Hugh Howey's Silo saga has taken the bestseller lists by storm — but before Wool was a worldwide sensation, it was a humble series on Amazon, gaining popularity one online fan at a time. Now, Howey's stories have spawned a new kind of fanfic community that could change the publishing world.
Photo: Steve Crisp/Reuters
Pundits have been talking for ages about how Amazon and online publishing are changing the book world, but now we have one of the first examples of what that change might look like.
Working with Howey, Amazon has opened up the Silo saga for fans via the Kindle Worlds initiative, which helps people market fanfic written for licensed properties like Vampire Diaries or Silo. There are also several novels and stories set in the Silo universe and published as Kindle "Silo stories."
That means there are two basic ways that the Silo fanfic community differs from more traditional online fanfic communities. First of all, this community has come into being at a time when their fanfic can be (legally) written for money. Unlike Harry Potter fanfic writers, the Silo fans have pretty much always had the option to sell their work.
And second, Silo fans are have access to exactly the same publishing tools and platform as the books that they are writing fic about. Unlike JK Rowling, who had the weight of the traditional publishing industry behind her books when she published them, Hugh Howey came into publishing through the world of Amazon self-publishing. Like his fans, he used Amazon to make money and used the internet to get the word out about his books.

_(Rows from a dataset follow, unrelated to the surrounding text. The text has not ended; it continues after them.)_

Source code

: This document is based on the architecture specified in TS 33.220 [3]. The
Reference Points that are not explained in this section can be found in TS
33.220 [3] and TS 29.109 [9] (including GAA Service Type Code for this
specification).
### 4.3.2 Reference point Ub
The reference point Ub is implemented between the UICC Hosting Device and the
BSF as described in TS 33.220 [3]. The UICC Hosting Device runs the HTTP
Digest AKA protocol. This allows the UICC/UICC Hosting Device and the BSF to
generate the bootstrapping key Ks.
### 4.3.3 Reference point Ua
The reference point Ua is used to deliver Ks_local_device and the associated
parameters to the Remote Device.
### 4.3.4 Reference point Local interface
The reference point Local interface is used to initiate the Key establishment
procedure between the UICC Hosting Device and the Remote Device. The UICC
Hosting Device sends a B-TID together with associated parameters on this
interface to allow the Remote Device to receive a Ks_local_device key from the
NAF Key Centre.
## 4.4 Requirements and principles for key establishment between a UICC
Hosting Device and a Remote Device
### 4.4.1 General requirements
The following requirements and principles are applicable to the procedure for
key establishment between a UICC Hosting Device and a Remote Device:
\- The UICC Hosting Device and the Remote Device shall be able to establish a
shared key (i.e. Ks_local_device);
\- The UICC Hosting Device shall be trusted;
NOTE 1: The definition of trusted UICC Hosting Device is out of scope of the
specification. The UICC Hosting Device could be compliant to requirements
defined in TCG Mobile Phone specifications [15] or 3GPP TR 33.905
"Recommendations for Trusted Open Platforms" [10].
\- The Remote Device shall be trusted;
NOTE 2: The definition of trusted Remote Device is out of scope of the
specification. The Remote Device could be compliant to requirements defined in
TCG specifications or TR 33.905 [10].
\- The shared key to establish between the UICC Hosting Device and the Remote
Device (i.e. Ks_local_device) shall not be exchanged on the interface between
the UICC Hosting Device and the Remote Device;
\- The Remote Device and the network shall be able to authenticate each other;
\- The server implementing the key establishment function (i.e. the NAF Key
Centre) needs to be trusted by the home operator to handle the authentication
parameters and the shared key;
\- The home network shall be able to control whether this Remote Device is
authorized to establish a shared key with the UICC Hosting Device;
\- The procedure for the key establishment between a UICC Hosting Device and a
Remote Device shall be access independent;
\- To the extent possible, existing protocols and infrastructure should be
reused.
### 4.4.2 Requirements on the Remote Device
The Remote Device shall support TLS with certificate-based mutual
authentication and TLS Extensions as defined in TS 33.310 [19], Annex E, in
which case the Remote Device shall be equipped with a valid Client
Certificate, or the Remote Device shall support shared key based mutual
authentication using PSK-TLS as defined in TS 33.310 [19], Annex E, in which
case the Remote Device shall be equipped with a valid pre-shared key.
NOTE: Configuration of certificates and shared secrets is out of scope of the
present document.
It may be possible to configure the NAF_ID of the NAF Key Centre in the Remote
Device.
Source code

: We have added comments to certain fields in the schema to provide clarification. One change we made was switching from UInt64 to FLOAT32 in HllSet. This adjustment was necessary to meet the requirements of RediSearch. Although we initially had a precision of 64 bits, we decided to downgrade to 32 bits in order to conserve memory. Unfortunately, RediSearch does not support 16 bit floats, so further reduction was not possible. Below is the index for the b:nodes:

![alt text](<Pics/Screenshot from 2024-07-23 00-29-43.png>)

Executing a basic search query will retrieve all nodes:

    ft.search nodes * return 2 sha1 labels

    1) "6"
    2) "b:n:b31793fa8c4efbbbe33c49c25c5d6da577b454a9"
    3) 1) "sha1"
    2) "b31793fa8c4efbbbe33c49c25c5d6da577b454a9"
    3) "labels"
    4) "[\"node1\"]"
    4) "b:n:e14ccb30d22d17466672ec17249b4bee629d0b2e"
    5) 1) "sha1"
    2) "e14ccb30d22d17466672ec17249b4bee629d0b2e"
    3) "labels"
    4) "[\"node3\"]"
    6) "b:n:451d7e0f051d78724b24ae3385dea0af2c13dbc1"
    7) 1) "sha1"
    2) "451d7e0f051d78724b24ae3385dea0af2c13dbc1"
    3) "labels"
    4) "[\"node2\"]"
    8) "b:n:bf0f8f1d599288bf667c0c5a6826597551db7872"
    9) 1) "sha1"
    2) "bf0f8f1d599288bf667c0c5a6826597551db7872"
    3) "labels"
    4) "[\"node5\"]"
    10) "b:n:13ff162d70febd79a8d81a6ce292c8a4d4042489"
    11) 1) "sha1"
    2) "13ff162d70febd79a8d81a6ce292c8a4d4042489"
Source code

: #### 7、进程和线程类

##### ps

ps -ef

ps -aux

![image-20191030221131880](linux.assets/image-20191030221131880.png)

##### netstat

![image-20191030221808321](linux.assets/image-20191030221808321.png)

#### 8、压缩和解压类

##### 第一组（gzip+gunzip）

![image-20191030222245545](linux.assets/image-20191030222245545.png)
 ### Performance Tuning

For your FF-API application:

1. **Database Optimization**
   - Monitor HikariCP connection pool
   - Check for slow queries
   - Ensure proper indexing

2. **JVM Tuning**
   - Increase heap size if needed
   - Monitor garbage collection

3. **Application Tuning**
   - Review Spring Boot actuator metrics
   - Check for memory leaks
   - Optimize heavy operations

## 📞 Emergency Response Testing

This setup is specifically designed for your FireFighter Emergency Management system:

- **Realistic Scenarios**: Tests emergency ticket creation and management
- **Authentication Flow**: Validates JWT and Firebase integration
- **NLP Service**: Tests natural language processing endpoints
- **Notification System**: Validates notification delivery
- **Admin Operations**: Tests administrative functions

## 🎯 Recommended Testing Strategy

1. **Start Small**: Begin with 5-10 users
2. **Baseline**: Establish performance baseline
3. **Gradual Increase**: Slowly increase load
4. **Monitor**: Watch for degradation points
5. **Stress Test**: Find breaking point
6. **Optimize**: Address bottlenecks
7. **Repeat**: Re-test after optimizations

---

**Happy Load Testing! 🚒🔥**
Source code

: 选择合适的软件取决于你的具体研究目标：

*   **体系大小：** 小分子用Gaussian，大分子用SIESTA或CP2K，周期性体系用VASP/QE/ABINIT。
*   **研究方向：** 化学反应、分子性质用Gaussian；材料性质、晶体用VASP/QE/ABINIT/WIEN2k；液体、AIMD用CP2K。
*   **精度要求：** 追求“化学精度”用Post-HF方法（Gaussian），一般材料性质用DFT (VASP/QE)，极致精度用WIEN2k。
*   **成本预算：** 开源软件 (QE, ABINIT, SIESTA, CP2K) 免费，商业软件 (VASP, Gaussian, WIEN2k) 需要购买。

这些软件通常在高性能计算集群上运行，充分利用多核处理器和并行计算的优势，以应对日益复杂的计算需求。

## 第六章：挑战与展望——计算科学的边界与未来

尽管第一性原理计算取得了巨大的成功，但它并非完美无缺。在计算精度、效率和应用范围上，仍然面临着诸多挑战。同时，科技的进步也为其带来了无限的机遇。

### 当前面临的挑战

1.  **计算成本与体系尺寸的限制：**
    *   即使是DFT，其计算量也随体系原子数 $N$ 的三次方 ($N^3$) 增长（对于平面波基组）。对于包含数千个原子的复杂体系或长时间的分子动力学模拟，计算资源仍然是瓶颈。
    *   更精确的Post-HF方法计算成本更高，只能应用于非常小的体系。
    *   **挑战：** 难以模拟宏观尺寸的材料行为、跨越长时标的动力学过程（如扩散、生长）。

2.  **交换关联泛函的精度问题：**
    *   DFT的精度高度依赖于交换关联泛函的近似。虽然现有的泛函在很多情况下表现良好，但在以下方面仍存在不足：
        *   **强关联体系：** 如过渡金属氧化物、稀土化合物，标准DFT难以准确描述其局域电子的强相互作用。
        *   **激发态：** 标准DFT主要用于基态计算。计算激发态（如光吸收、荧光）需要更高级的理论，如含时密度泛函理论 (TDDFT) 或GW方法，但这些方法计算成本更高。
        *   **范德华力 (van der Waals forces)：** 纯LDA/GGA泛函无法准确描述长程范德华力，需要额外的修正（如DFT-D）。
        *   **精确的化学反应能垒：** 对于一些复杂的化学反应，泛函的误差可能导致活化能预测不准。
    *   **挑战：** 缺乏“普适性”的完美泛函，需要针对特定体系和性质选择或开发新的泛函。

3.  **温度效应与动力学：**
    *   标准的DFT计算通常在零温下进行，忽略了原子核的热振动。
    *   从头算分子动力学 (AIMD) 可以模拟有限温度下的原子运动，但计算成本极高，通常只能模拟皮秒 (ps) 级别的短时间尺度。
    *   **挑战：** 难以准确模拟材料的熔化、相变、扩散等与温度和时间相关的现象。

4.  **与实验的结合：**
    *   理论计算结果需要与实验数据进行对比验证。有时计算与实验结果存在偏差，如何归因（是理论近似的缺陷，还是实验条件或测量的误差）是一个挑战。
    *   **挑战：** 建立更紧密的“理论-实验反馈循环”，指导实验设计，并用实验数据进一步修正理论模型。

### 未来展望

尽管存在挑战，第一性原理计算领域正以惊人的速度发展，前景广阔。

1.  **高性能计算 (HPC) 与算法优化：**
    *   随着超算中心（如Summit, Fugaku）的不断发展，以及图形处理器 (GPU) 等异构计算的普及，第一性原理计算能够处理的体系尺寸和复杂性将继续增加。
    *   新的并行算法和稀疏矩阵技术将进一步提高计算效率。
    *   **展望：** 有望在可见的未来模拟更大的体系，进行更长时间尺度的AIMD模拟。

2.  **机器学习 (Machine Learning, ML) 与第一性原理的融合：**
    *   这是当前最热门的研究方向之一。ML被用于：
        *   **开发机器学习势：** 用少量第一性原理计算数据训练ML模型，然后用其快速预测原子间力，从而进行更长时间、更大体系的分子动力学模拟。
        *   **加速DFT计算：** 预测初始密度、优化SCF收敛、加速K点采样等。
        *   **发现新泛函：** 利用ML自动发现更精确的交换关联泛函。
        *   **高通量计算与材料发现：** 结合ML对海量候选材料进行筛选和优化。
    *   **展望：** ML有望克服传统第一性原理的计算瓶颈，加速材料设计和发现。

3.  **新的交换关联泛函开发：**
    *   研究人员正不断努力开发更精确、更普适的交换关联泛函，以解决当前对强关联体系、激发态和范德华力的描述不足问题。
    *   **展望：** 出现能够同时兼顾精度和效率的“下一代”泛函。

In other words, the Silo fans really are playing on the exact same field as the author they admire. Yes, this isn't a perfectly democratic system. Obviously Howey is a bestselling author now, and has more reach than a fanfic writer on Amazon. But the point is that today, fiction and fanfic are sold right alongside each other on the "shelves" of one of the world's biggest bookstores.
Welcome to the new world of publishing. The line between writer and fan just disappeared.